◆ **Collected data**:
Segment Open
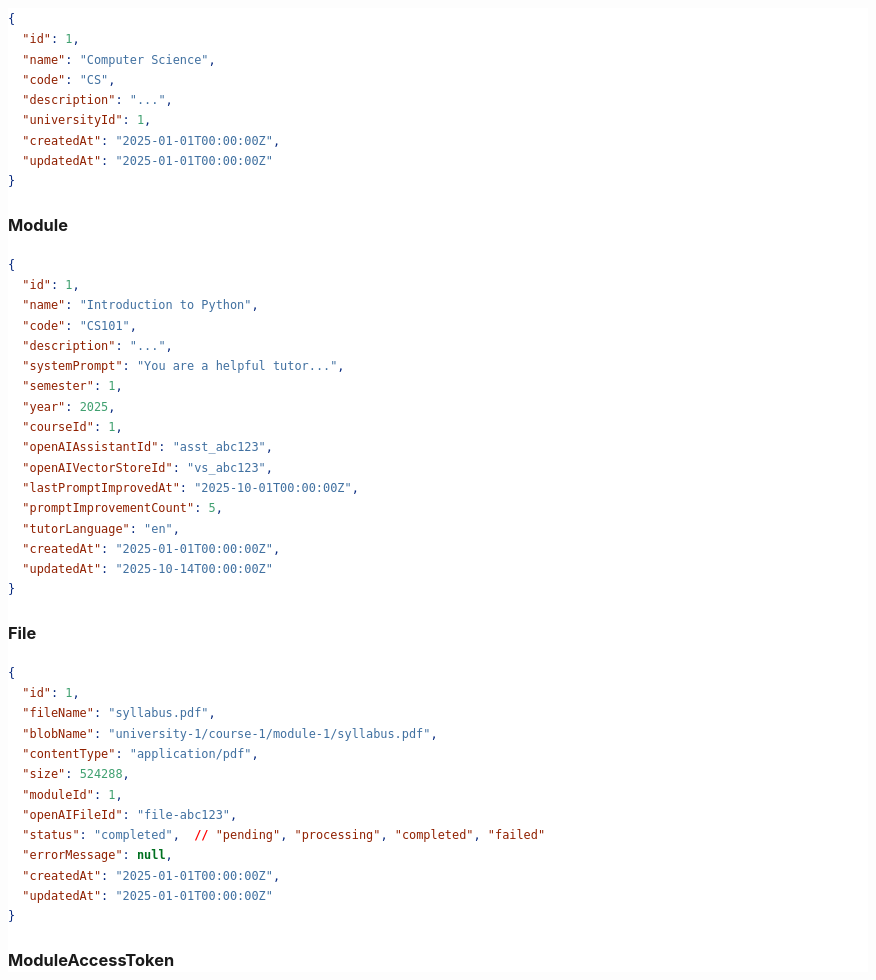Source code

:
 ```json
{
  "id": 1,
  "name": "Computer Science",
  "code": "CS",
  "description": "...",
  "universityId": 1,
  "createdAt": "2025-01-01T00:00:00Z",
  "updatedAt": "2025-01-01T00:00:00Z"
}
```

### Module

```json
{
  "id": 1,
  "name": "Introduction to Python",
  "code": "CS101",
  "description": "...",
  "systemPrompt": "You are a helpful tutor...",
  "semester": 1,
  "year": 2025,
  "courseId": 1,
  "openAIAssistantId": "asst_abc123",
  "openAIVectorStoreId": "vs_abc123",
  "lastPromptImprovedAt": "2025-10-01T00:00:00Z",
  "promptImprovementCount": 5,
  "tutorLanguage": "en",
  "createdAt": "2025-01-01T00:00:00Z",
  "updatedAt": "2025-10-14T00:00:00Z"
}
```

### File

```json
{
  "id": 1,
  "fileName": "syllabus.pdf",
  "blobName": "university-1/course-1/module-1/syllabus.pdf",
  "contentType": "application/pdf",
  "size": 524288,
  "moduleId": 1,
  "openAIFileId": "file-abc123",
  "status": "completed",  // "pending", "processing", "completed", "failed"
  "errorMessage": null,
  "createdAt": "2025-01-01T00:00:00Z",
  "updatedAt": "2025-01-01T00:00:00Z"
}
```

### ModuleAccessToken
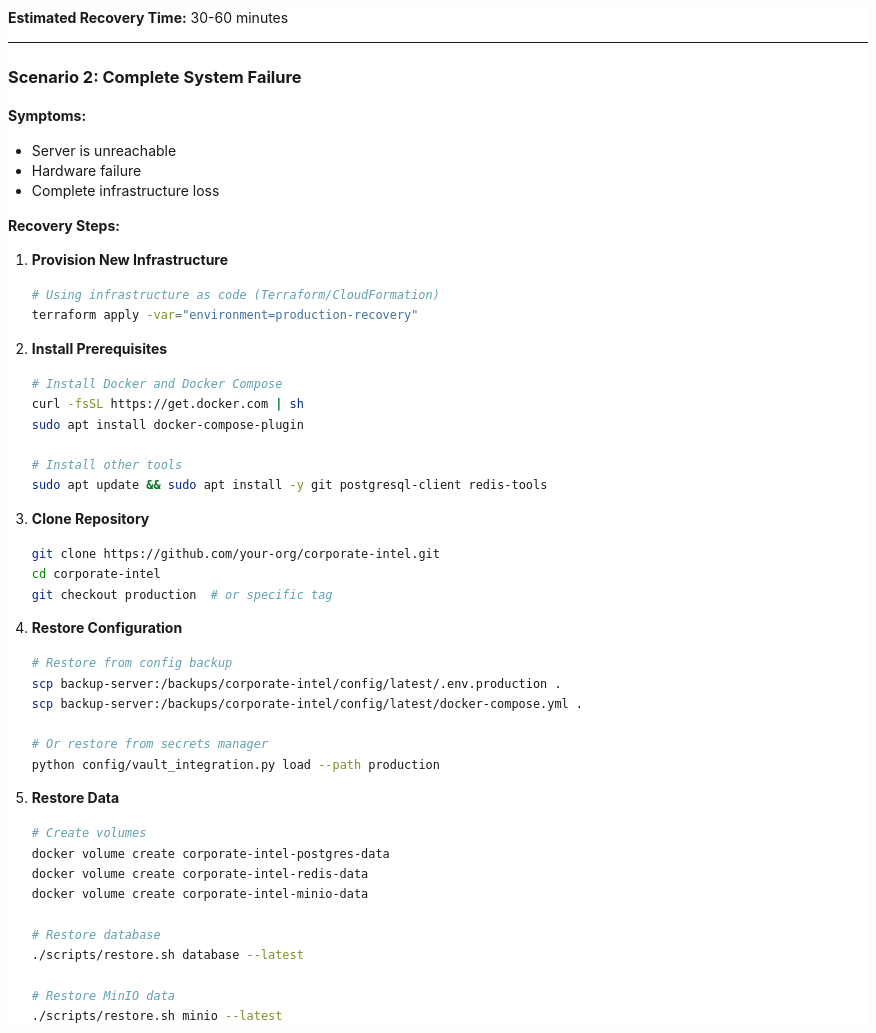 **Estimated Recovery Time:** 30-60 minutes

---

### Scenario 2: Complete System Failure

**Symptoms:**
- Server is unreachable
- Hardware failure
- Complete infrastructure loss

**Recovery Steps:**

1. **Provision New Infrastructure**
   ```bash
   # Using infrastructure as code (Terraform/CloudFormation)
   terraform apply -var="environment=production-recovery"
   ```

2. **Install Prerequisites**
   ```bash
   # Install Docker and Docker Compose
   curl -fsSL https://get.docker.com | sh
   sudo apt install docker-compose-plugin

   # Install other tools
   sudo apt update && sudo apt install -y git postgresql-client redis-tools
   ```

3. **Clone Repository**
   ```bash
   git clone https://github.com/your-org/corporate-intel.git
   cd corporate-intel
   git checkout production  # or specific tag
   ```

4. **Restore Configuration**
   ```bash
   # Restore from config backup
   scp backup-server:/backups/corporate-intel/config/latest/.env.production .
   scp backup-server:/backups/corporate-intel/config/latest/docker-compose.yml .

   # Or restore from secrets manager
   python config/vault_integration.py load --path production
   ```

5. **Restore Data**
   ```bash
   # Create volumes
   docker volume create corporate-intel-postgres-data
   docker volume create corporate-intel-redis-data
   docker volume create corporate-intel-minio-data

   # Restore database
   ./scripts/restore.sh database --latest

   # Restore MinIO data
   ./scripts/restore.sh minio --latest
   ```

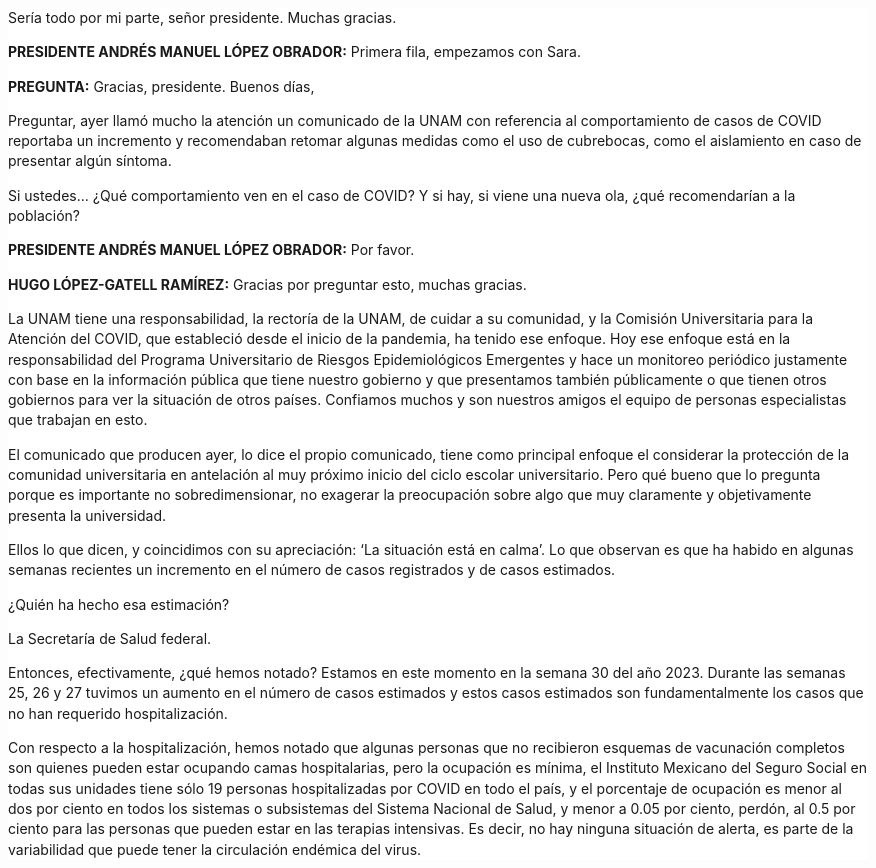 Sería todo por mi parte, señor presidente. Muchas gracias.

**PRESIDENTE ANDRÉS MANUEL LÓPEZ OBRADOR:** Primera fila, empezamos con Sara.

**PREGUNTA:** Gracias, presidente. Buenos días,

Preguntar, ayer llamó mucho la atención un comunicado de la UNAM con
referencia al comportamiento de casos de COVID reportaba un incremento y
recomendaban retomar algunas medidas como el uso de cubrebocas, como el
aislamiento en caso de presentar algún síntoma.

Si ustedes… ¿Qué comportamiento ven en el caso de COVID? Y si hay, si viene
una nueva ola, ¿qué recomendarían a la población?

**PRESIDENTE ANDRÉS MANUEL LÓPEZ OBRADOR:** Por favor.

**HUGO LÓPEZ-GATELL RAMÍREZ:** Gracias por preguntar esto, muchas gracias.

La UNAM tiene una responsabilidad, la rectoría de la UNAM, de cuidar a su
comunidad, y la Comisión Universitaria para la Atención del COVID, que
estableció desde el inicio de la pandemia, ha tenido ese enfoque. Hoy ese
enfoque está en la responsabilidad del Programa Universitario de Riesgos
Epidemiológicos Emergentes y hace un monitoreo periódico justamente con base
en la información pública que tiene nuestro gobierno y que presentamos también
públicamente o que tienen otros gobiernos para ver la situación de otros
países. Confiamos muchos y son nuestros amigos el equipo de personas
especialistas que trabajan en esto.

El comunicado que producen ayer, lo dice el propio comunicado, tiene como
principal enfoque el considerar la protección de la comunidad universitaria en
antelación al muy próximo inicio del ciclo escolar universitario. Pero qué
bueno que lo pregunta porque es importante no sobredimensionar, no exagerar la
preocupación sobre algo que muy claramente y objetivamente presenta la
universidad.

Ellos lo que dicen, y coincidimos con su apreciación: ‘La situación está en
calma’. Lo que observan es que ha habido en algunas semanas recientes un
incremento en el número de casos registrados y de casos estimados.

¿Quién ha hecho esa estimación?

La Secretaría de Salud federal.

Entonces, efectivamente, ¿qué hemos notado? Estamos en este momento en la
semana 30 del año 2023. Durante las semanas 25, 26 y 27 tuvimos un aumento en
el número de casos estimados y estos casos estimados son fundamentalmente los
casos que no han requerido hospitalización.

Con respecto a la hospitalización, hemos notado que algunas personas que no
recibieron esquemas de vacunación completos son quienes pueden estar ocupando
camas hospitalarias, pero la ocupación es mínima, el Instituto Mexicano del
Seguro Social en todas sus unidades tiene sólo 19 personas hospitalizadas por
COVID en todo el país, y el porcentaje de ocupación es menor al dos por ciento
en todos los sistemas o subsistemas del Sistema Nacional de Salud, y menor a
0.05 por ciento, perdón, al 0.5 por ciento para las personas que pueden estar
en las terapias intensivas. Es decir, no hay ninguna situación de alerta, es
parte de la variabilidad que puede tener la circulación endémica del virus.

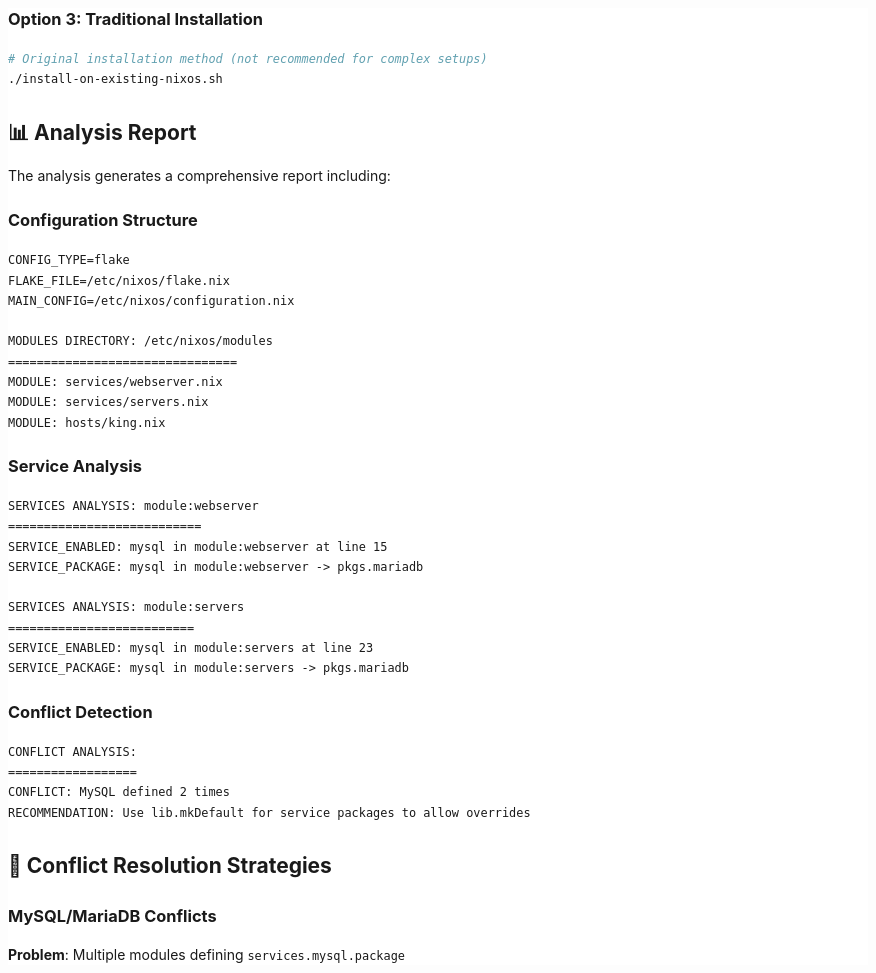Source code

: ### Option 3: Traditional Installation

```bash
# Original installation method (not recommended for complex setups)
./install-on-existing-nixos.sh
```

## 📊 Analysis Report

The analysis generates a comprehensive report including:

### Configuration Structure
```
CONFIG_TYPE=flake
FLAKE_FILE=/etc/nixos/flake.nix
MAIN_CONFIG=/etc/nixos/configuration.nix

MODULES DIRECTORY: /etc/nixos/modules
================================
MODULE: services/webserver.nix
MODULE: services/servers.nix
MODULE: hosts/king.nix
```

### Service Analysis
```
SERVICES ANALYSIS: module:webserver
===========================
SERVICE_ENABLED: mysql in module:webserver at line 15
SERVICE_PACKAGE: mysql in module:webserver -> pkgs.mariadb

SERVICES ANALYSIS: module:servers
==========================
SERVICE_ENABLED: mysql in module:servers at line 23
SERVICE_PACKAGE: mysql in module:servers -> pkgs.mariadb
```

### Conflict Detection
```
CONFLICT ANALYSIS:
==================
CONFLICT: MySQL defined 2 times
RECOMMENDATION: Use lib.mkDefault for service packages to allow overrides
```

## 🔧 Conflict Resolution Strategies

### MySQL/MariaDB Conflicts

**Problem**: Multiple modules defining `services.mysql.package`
Segment Closed
◆ **TASK GOAL**: The answer must be an exact reproduction of the records, with every picture left out.

◆ **SOLUTION FOR THIS EXERCISE**:
Source code

:
 ```json
{
  "id": 1,
  "name": "Computer Science",
  "code": "CS",
  "description": "...",
  "universityId": 1,
  "createdAt": "2025-01-01T00:00:00Z",
  "updatedAt": "2025-01-01T00:00:00Z"
}
```

### Module

```json
{
  "id": 1,
  "name": "Introduction to Python",
  "code": "CS101",
  "description": "...",
  "systemPrompt": "You are a helpful tutor...",
  "semester": 1,
  "year": 2025,
  "courseId": 1,
  "openAIAssistantId": "asst_abc123",
  "openAIVectorStoreId": "vs_abc123",
  "lastPromptImprovedAt": "2025-10-01T00:00:00Z",
  "promptImprovementCount": 5,
  "tutorLanguage": "en",
  "createdAt": "2025-01-01T00:00:00Z",
  "updatedAt": "2025-10-14T00:00:00Z"
}
```

### File

```json
{
  "id": 1,
  "fileName": "syllabus.pdf",
  "blobName": "university-1/course-1/module-1/syllabus.pdf",
  "contentType": "application/pdf",
  "size": 524288,
  "moduleId": 1,
  "openAIFileId": "file-abc123",
  "status": "completed",  // "pending", "processing", "completed", "failed"
  "errorMessage": null,
  "createdAt": "2025-01-01T00:00:00Z",
  "updatedAt": "2025-01-01T00:00:00Z"
}
```

### ModuleAccessToken
 **Estimated Recovery Time:** 30-60 minutes

---

### Scenario 2: Complete System Failure

**Symptoms:**
- Server is unreachable
- Hardware failure
- Complete infrastructure loss

**Recovery Steps:**

1. **Provision New Infrastructure**
   ```bash
   # Using infrastructure as code (Terraform/CloudFormation)
   terraform apply -var="environment=production-recovery"
   ```

2. **Install Prerequisites**
   ```bash
   # Install Docker and Docker Compose
   curl -fsSL https://get.docker.com | sh
   sudo apt install docker-compose-plugin

   # Install other tools
   sudo apt update && sudo apt install -y git postgresql-client redis-tools
   ```

3. **Clone Repository**
   ```bash
   git clone https://github.com/your-org/corporate-intel.git
   cd corporate-intel
   git checkout production  # or specific tag
   ```

4. **Restore Configuration**
   ```bash
   # Restore from config backup
   scp backup-server:/backups/corporate-intel/config/latest/.env.production .
   scp backup-server:/backups/corporate-intel/config/latest/docker-compose.yml .

   # Or restore from secrets manager
   python config/vault_integration.py load --path production
   ```

5. **Restore Data**
   ```bash
   # Create volumes
   docker volume create corporate-intel-postgres-data
   docker volume create corporate-intel-redis-data
   docker volume create corporate-intel-minio-data

   # Restore database
   ./scripts/restore.sh database --latest

   # Restore MinIO data
   ./scripts/restore.sh minio --latest
   ```

 Sería todo por mi parte, señor presidente. Muchas gracias.

**PRESIDENTE ANDRÉS MANUEL LÓPEZ OBRADOR:** Primera fila, empezamos con Sara.

**PREGUNTA:** Gracias, presidente. Buenos días,

Preguntar, ayer llamó mucho la atención un comunicado de la UNAM con
referencia al comportamiento de casos de COVID reportaba un incremento y
recomendaban retomar algunas medidas como el uso de cubrebocas, como el
aislamiento en caso de presentar algún síntoma.

Si ustedes… ¿Qué comportamiento ven en el caso de COVID? Y si hay, si viene
una nueva ola, ¿qué recomendarían a la población?

**PRESIDENTE ANDRÉS MANUEL LÓPEZ OBRADOR:** Por favor.

**HUGO LÓPEZ-GATELL RAMÍREZ:** Gracias por preguntar esto, muchas gracias.

La UNAM tiene una responsabilidad, la rectoría de la UNAM, de cuidar a su
comunidad, y la Comisión Universitaria para la Atención del COVID, que
estableció desde el inicio de la pandemia, ha tenido ese enfoque. Hoy ese
enfoque está en la responsabilidad del Programa Universitario de Riesgos
Epidemiológicos Emergentes y hace un monitoreo periódico justamente con base
en la información pública que tiene nuestro gobierno y que presentamos también
públicamente o que tienen otros gobiernos para ver la situación de otros
países. Confiamos muchos y son nuestros amigos el equipo de personas
especialistas que trabajan en esto.

El comunicado que producen ayer, lo dice el propio comunicado, tiene como
principal enfoque el considerar la protección de la comunidad universitaria en
antelación al muy próximo inicio del ciclo escolar universitario. Pero qué
bueno que lo pregunta porque es importante no sobredimensionar, no exagerar la
preocupación sobre algo que muy claramente y objetivamente presenta la
universidad.

Ellos lo que dicen, y coincidimos con su apreciación: ‘La situación está en
calma’. Lo que observan es que ha habido en algunas semanas recientes un
incremento en el número de casos registrados y de casos estimados.

¿Quién ha hecho esa estimación?

La Secretaría de Salud federal.

Entonces, efectivamente, ¿qué hemos notado? Estamos en este momento en la
semana 30 del año 2023. Durante las semanas 25, 26 y 27 tuvimos un aumento en
el número de casos estimados y estos casos estimados son fundamentalmente los
casos que no han requerido hospitalización.

Con respecto a la hospitalización, hemos notado que algunas personas que no
recibieron esquemas de vacunación completos son quienes pueden estar ocupando
camas hospitalarias, pero la ocupación es mínima, el Instituto Mexicano del
Seguro Social en todas sus unidades tiene sólo 19 personas hospitalizadas por
COVID en todo el país, y el porcentaje de ocupación es menor al dos por ciento
en todos los sistemas o subsistemas del Sistema Nacional de Salud, y menor a
0.05 por ciento, perdón, al 0.5 por ciento para las personas que pueden estar
en las terapias intensivas. Es decir, no hay ninguna situación de alerta, es
parte de la variabilidad que puede tener la circulación endémica del virus.

Source code

: ### Option 3: Traditional Installation

```bash
# Original installation method (not recommended for complex setups)
./install-on-existing-nixos.sh
```

## 📊 Analysis Report

The analysis generates a comprehensive report including:

### Configuration Structure
```
CONFIG_TYPE=flake
FLAKE_FILE=/etc/nixos/flake.nix
MAIN_CONFIG=/etc/nixos/configuration.nix

MODULES DIRECTORY: /etc/nixos/modules
================================
MODULE: services/webserver.nix
MODULE: services/servers.nix
MODULE: hosts/king.nix
```

### Service Analysis
```
SERVICES ANALYSIS: module:webserver
===========================
SERVICE_ENABLED: mysql in module:webserver at line 15
SERVICE_PACKAGE: mysql in module:webserver -> pkgs.mariadb

SERVICES ANALYSIS: module:servers
==========================
SERVICE_ENABLED: mysql in module:servers at line 23
SERVICE_PACKAGE: mysql in module:servers -> pkgs.mariadb
```

### Conflict Detection
```
CONFLICT ANALYSIS:
==================
CONFLICT: MySQL defined 2 times
RECOMMENDATION: Use lib.mkDefault for service packages to allow overrides
```

## 🔧 Conflict Resolution Strategies

### MySQL/MariaDB Conflicts

**Problem**: Multiple modules defining `services.mysql.package`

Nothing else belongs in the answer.